De heer Van Raak (SP):

Voorzitter. Ik zag de minister wat priemend kijken naar de voorzitter toen hij opmerkte dat de Antillen al veel langer onderdeel uitmaken van Nederland dan Limburg. Maar wat is Nederland? Het hertogdom Limburg was sinds 1288 in een personele unie verbonden met het hertogdom Brabant. De overige delen van Limburg maken al sinds 1543 op allerlei manieren deel uit van de Nederlanden. De Antillen waren toen door ons nog niet ontdekt en volgens mij hadden de Antillianen ook ons toen nog niet ontdekt. Dat is nu gelukkig anders. Nederland en de Antillen hebben niet alleen elkaar ontdekt, maar wij vormen nu zelfs gezamenlijk één Koninkrijk. Ik vind dat een heel mooi idee: twee zo verschillende gebieden, die door de loop van de geschiedenis zo nauw met elkaar zijn verbonden.

Toch gaat het in het laatste deel van het Koninkrijk niet goed. Er zijn grote sociaal-economische, financiële, bestuurlijke en veiligheidsproblemen op de Antillen, in het bijzonder op Curaçao. De minister is op dit moment in onderhandeling met de bestuurders op de Antillen over nieuwe staatsrechtelijke verhoudingen. Bijna alle woordvoerders in deze Kamer hebben de minister gevraagd naar zijn opvattingen over de positie van Nederland in het Koninkrijk. Wat is zijn visie op de toekomstige staatkundige verhoudingen binnen het Koninkrijk? Het antwoord van de minister stelde de fracties van SP en GroenLinks wat teleur. Hij noemde alleen de voorwaarden, waarop hij akkoord kon gaan met de wensen van de verschillende eilanden, zoals gezonde financiën, een goed bestuur en een eerlijke rechtsorde. Dat is niet hetzelfde als een visie. Voorwaarden formuleren waardoor je de mening van een ander kunt delen, is niet hetzelfde als het hebben van een eigen visie. Wat willen wij van de minister horen? Wij willen een analyse hoe de huidige staatkundige structuren een belemmering vormen voor het oplossen van de vandaag veelvuldig genoemde financiële, sociaal-economische en veiligheidsproblemen. Welke concrete aanpassingen zijn nodig om een oplossing van die grote problemen beter mogelijk te maken? Hoe kunnen nieuwe staatkundige verhoudingen bijdragen aan het oplossen van oude problemen? Of is dat helemaal niet nodig? Hoe moeten wij daartoe het Statuut aanpassen?

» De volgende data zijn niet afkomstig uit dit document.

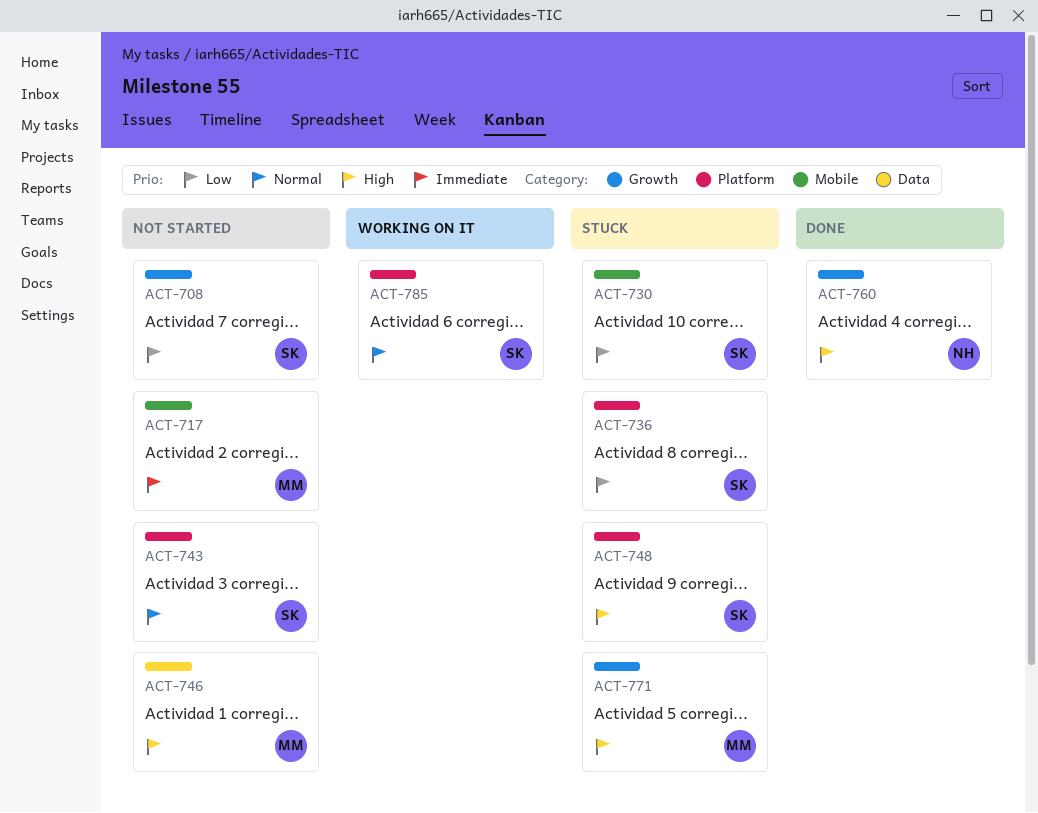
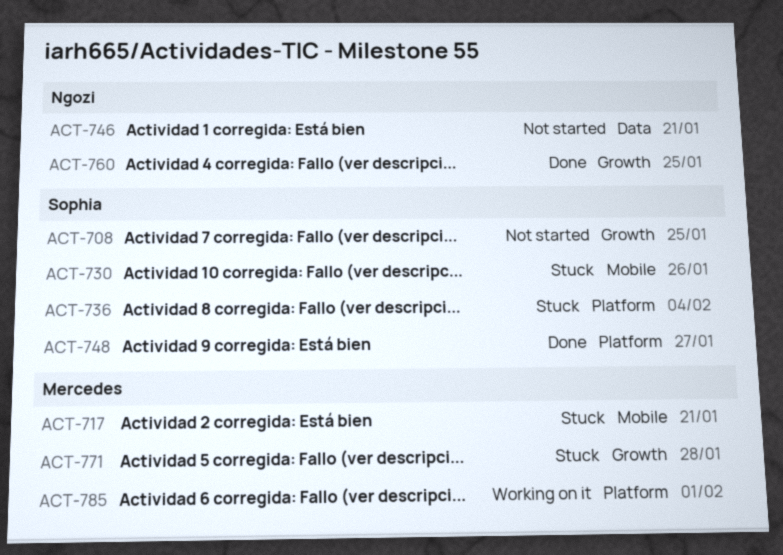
ACT-717, status: Not started -> Stuck
ACT-743: present -> none
ACT-746, owner: Mercedes -> Ngozi
ACT-748, status: Stuck -> Done
ACT-785, owner: Sophia -> Mercedes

Als partijen tot overeenstemming moeten komen, moet ook duidelijk worden welke uitgangspunten en visies de verschillende partijen hebben, anders kun je nooit tot overeenstemming komen. De Antillen lijken wat dit betreft veel verder dan de minister. Hij lijkt op heel veel punten nog te zitten in de fase van het in kaart brengen van problemen. De minister is wel bereid om de Kamer vooraf in te lichten over zijn inzet voor de rondetafelconferenties. Laten wij dat dan vanavond doen! Wat is zijn inzet voor volgende maand? Komen wij weer voor verrassingen te staan, zoals na de startconferentie, toen de minister de Antillen alvast een oplossing in het vooruitzicht stelde voor de schulden? Volgens mij kan de minister vanavond nog uiteenzetten, welke staatkundige veranderingen nodig zijn om de grote problemen op de Antillen op te lossen. Als hij dat niet kan, moeten wij de rondetafelconferentie van maart misschien nog maar even uitstellen, totdat het wel zover is. Is de minister het met ons eens dat verandering van staatkundige verhoudingen ook moet leiden tot een nieuw Statuut? Onze fracties denken van wel, daarom hebben wij de motie mede ondertekend. Wij hechten zeer veel belang aan nieuwe definities van begrippen als het Koninkrijk en de relaties binnen het Koninkrijk. Wij wachten op een nadere invulling, vandaag helaas niet gegeven, van cruciale Koninkrijkstaken als rechtshandhaving, effectief financieel toezicht en beter bestuur.

De heer Schouw (D66):

Voorzitter. Ook ik dank de minister voor zijn beantwoording, die zich laat kenmerken door drie dingen: enthousiast, gedreven en betrokken bij alles wat er gebeurt op de Nederlandse Antillen.

Deze Kamer heeft de nadrukkelijke wens om wat inhoudelijke piketpaaltjes te slaan. Als ik kijk naar de reactie van de minister, domineren daarbij twee begrippen: het proces en de criteria. De minister heeft duidelijk gemaakt, waarom hij kiest voor die twee zaken. Als Nederland te ver voor de troepen uit gaat lopen, gaan de andere partijen waarmee wij zaken doen met de hakken in het zand, wat niet wijs lijkt.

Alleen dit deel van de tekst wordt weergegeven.